◆ **Brief**: Where an entry below contains an image, skip the image and copy the rest exactly.

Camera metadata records
········

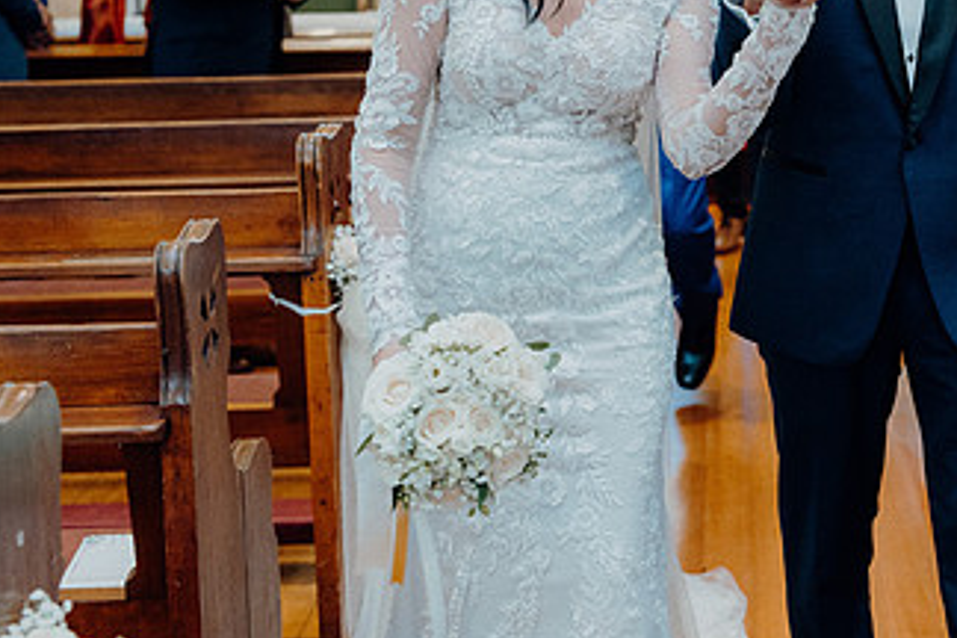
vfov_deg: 15.7
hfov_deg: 23.3
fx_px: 2286
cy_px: 84
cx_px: 786
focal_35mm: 86
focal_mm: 48
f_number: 3.5
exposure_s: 1/160
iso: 2500
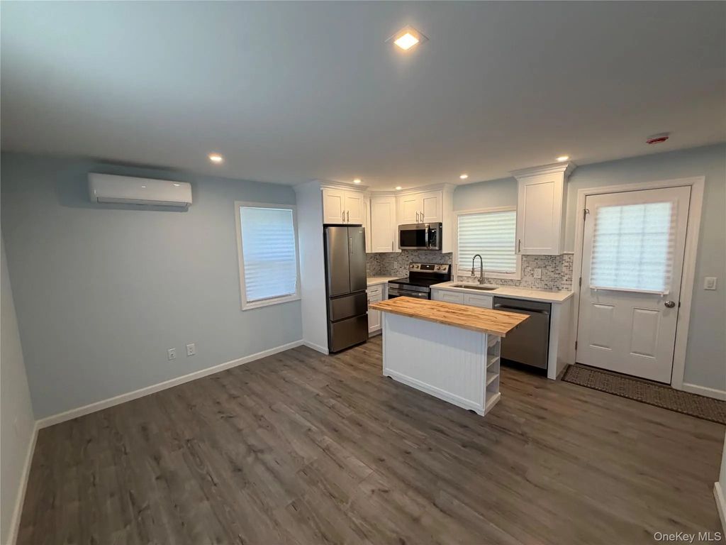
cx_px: 363
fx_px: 294
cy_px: 272
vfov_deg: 85.7
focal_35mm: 14
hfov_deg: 102.1
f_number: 2.2
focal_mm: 2.22
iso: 250
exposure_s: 1/120
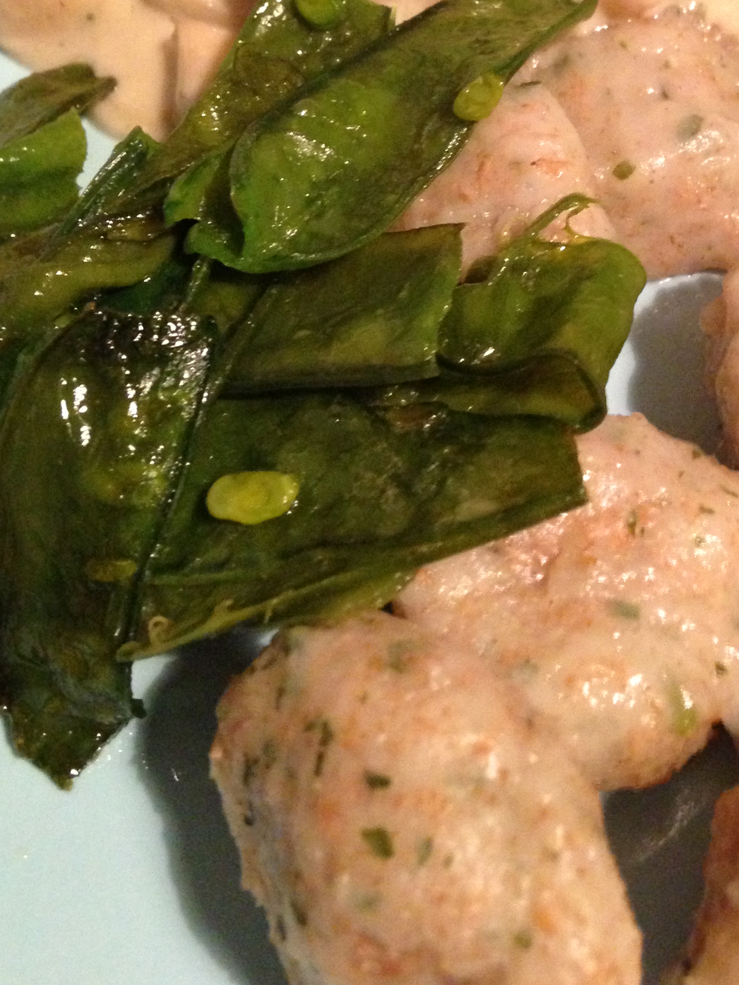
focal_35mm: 53
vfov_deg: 35.5
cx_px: 540
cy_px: 267
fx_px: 1509
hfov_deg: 27.2
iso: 500
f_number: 2.4
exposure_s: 1/15
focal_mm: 4.13
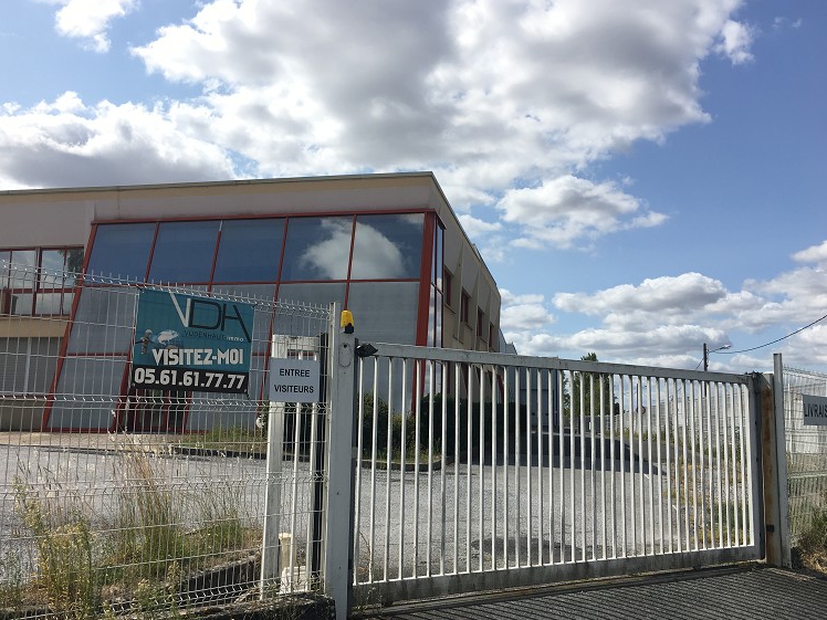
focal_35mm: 31
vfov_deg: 45.4
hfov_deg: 58.3
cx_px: 402
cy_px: 315
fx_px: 741
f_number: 2.2
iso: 25
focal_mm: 4.15
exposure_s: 1/1923
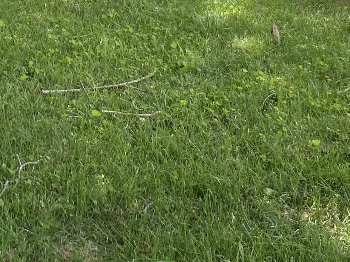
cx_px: -17
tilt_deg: -11.8
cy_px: -64
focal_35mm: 93
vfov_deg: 15.3
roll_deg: -2.5
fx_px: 940
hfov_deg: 20.3
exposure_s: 1/463
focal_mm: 3.99
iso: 20
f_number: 1.8
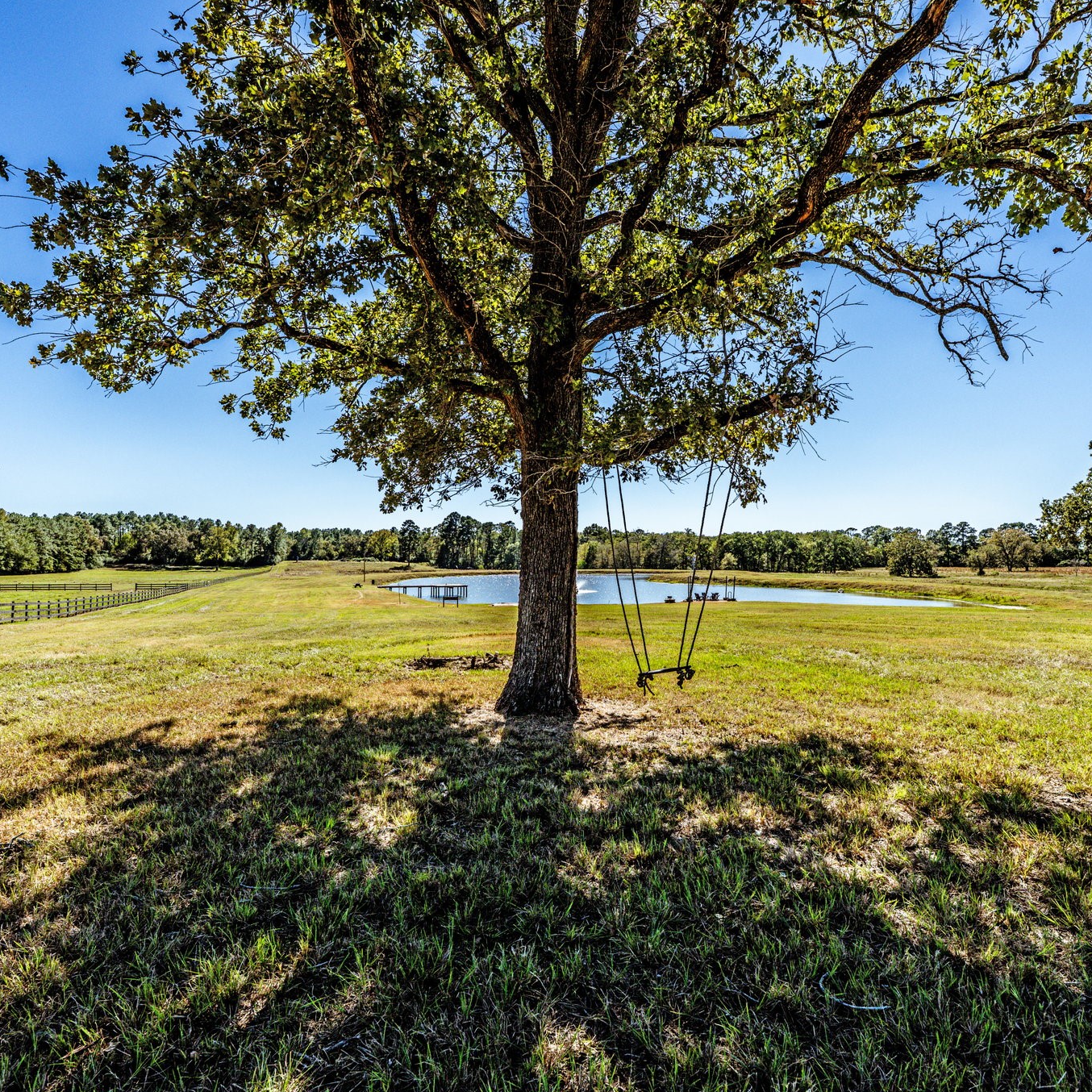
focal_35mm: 18
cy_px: 550
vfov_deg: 80.7
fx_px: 642
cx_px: 566
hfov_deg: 80.7
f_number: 8
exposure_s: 1/1600
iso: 500
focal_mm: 14
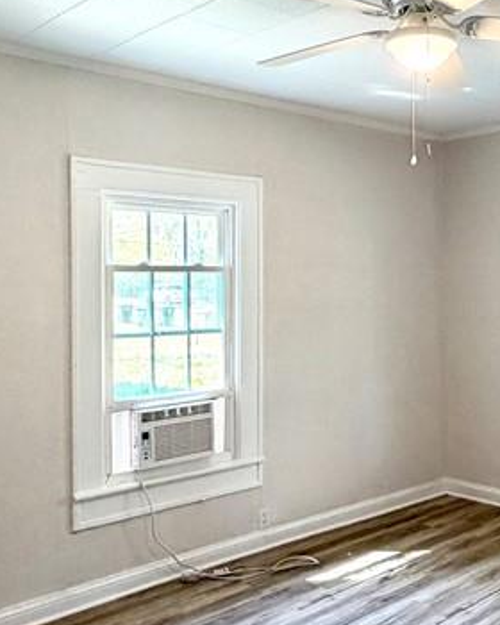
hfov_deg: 35.8
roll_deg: +0.8
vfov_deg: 45.8
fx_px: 740
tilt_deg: -0.6
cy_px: 288
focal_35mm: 40
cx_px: 420
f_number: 2.2
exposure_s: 1/60
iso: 200
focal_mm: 2.22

········

◆ **Solution below**:
vfov_deg: 15.7
hfov_deg: 23.3
fx_px: 2286
cy_px: 84
cx_px: 786
focal_35mm: 86
focal_mm: 48
f_number: 3.5
exposure_s: 1/160
iso: 2500
cx_px: 363
fx_px: 294
cy_px: 272
vfov_deg: 85.7
focal_35mm: 14
hfov_deg: 102.1
f_number: 2.2
focal_mm: 2.22
iso: 250
exposure_s: 1/120
focal_35mm: 53
vfov_deg: 35.5
cx_px: 540
cy_px: 267
fx_px: 1509
hfov_deg: 27.2
iso: 500
f_number: 2.4
exposure_s: 1/15
focal_mm: 4.13
focal_35mm: 31
vfov_deg: 45.4
hfov_deg: 58.3
cx_px: 402
cy_px: 315
fx_px: 741
f_number: 2.2
iso: 25
focal_mm: 4.15
exposure_s: 1/1923
cx_px: -17
tilt_deg: -11.8
cy_px: -64
focal_35mm: 93
vfov_deg: 15.3
roll_deg: -2.5
fx_px: 940
hfov_deg: 20.3
exposure_s: 1/463
focal_mm: 3.99
iso: 20
f_number: 1.8
focal_35mm: 18
cy_px: 550
vfov_deg: 80.7
fx_px: 642
cx_px: 566
hfov_deg: 80.7
f_number: 8
exposure_s: 1/1600
iso: 500
focal_mm: 14
hfov_deg: 35.8
roll_deg: +0.8
vfov_deg: 45.8
fx_px: 740
tilt_deg: -0.6
cy_px: 288
focal_35mm: 40
cx_px: 420
f_number: 2.2
exposure_s: 1/60
iso: 200
focal_mm: 2.22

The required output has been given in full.